Schon während der Zeit, in der ich am Pfälzischen Wörterbuch arbeitete, habe ich mich mit diesen Siedlungsdialekten in Südosteuropa befasst und ich war auch mehrmals im Banat und habe seit langer Zeit Kontakte zum Wörterbuch der Banater Mundarten in Temeswar.

Zur Zeit betreue ich hier  eine DAAD-Stipendiatin von der Uni Temeswar, die am Banater Wörterbuch arbeitet. Wir sind hier „Experten“.

„Sehr geehrte Frau Novak, vielen Dank für Ihre Mail und den Anhang mit Ihren interessanten Darstellung zu den Mundarten des Kraichgaus und zu Sanktanna im Banat. Frau Alvine Ivanescu vom Banater Wörterbuch aus Temeswar und ich haben ihre Abhandlung durchgelesen und finden, dass sie eine vielseitige und sowohl für Kraichgauer als auch Banater interessante Darstellung geschrieben haben, die sicherlich ihre Leser finden wird. Sie haben einige Literatur durchgesehen und ausgewertet und grundsätzlich hat alles seine Richtigkeit“.

 

 

Dr. Hans Gehl schreibt folgendes:

„In meiner Dissertation von 1976 an der Universität Temeswar habe ich die Banater südfränkischen – zwischen den fränkischen und schwäbischen stehenden - Mundarten (von Sanktanna, Hellburg/Schiria, Galscha, Pankota, Glogowatz und Baumgarten) beschrieben und nach den Kennwörtern: fescht, Apfel, (ge)bliewe, henn, haam, Seife den hypothetischen Entsprechungsraum für Sanktanna und Glogowatz in einem Bereich zwischen Karlsruhe, Bruchsal, Heidelberg, in Richtung Wertheim, ermittelt. Meine vor 30 Jahren geäußerte linguistische Annahme scheint sich nun durch historische und ethnografische Befunde zu bestätigen. Die Entdeckung dieser gemeinsamen Wurzeln drückt Barbara Novak in bewegten Worten in ihrem Beitrag „Vom Kraichgau nach Sanktanna und zurück" aus. Zusammen mit anderen Landsleuten, die seit ihrer Rückkehr im Kraich­gau sesshaft wurden, stellte sie viele Gemeinsamkeiten dieses Gebiets mit der Banater Heimat fest.

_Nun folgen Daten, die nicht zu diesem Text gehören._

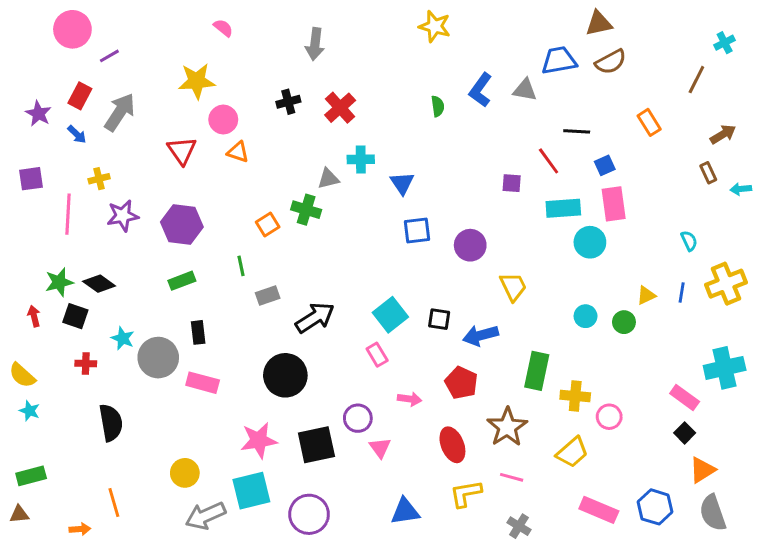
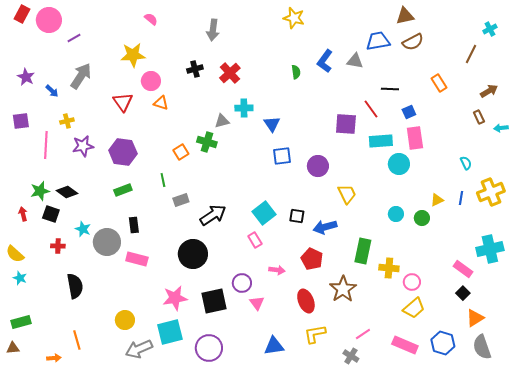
red rectangle: (80, 96) -> (22, 14), moved
purple square: (512, 183) -> (346, 124), size x1.6
yellow trapezoid: (572, 452) -> (414, 308), moved
pink line: (512, 477) -> (363, 334), moved, turned -49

Darauf antwortet die kürzlich erschienene Broschüre Vom Kraichgau nach Sanktanna auf 80 Seiten, deren ISBN-Nummer ihre Aufnahme in wichtige Landesbibliotheken ermöglicht. Die Gemeinschaftsherausgeber, der Heimatverein Kraichgau e. V. Sinsheim und die HOG Sanktanna fanden kompetente Autoren zur Darstellung und Untermauerung der engen Beziehungen zwischen dem Kraichgau und der heutigen Banater Kleinstadt Sanktanna, die vor 250 Jahren durch die Auswanderung ins ferne Banat unterbunden wurden und heute, nach der Rücksiedelung vieler Sanktannaer in ihr Herkunftsgebiet, wieder intensiviert werden“.